- Passage provided:
'''
Electron microscopic analysis of Drosophila midline glia during embryogenesis and larval development using beta-galactosidase expression as endogenous cell marker.

To thoroughly study developmental problems it is often desirable to identify specific cells at the resolution of the electron microscope (TEM). Specific antibodies, and immunogold and other antibody labelling techniques can be successfully used with the TEM. But for these techniques to be successful there must be substantial adjustments for each antibody and tissue analyzed. To develop a more generally applicable labelling method we took advantage of the enhancer trap technique in Drosophila. Enhancer trap fly strains show cell- and/or tissue-specific beta-galactosidase expression which can be visualized by a simple X-gal staining procedure. To combine the power of the enhancer trap approach with electron microscopy, we have improved the fixation and staining conditions, which allow detection of X-gal crystals (by TEM) and thus provide precise information on ultrastructural morphology. We have tested our technique using the well-known midline glial cells and examined these cells between late embryonic and pupal developmental stages. The four embryonic midline glial cells found in each neuromere reside ventrally and dorsally to the midline of the neuropile and are closely associated with unpaired neurons, major commissures, and other types of glial cells. During larval and pupal life dramatic cell growth and endomitotic nuclear replication occur in midline glial cells. By the end of larval life, the giant midline glial cells fragment to give rise to a variable number of small midline glial cells. Here we show that the combination of transmission electron microscopy with cytochemical detection of beta-galactosidase expression represents a promising and valuable tool for the study of the morphology and development of specific cell types.
'''
- Entries shown:
'''
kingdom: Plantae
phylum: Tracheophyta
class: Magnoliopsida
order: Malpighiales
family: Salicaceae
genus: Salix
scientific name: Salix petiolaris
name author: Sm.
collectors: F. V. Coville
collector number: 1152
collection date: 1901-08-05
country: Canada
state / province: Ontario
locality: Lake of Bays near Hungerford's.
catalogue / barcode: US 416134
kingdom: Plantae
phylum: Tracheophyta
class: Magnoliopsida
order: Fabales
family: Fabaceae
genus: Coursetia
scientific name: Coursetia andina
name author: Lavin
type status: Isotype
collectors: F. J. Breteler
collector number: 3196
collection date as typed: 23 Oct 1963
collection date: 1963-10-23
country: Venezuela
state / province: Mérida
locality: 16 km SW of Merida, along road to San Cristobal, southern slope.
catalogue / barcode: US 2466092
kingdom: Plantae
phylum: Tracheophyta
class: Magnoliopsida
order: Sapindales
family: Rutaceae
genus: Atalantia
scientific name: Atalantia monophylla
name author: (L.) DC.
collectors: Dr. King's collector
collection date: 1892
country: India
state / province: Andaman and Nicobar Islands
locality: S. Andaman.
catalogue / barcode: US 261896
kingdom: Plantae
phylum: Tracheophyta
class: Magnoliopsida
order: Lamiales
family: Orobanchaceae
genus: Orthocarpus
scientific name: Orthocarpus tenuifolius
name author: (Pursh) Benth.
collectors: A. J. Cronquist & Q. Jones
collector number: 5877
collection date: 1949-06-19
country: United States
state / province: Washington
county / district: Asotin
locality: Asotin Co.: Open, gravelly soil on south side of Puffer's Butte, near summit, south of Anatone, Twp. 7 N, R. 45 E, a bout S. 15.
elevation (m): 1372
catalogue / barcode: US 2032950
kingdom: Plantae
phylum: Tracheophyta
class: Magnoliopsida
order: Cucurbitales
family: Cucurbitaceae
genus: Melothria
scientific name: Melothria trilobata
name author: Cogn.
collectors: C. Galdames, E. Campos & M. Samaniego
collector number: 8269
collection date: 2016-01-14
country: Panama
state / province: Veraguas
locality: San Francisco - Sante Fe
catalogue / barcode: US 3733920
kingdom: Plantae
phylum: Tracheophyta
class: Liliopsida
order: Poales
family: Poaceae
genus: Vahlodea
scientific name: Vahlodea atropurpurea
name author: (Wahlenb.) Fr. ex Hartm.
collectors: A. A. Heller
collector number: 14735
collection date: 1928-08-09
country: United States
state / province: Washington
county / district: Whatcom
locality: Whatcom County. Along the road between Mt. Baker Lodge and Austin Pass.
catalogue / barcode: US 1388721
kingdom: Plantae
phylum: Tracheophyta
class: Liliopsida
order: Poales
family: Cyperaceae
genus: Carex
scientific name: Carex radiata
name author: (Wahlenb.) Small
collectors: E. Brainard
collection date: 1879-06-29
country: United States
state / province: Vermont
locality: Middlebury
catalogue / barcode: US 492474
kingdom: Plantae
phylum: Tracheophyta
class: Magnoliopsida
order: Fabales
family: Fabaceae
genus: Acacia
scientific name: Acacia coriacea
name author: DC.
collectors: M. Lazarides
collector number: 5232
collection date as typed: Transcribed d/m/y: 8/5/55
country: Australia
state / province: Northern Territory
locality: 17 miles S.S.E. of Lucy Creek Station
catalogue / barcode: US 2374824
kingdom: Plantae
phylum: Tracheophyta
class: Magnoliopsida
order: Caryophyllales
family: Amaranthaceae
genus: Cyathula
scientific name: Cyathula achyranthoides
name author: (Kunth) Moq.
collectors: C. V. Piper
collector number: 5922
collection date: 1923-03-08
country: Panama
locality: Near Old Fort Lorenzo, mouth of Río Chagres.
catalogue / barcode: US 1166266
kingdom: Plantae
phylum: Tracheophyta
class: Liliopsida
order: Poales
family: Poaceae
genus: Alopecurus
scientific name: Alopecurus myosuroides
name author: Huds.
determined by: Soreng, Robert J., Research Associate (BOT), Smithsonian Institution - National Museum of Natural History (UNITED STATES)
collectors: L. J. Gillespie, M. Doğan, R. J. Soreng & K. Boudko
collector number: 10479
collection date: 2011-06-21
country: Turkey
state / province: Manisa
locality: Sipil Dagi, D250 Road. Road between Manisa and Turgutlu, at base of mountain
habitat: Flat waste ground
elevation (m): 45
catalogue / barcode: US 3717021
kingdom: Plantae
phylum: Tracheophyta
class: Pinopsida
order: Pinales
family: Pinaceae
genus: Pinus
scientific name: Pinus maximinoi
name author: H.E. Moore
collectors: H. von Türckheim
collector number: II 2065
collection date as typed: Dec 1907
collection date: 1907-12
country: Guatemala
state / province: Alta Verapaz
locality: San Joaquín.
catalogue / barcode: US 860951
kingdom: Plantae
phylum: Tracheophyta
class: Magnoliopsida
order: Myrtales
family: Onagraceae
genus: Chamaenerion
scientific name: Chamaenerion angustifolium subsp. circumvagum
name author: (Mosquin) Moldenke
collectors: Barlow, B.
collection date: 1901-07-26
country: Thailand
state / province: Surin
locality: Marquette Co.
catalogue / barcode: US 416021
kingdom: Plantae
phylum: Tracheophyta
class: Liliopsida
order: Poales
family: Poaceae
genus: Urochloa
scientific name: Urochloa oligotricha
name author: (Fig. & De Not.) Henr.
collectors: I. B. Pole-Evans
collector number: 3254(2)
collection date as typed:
'''
- What you should do: From the passage above on electron microscopy of Drosophila midline glia, set down word for word the stretch starting at "Electron microscopic analysis" and ending at "endogenous cell marker.".

- Answer box:
Electron microscopic analysis of Drosophila midline glia during embryogenesis and larval development using beta-galactosidase expression as endogenous cell marker.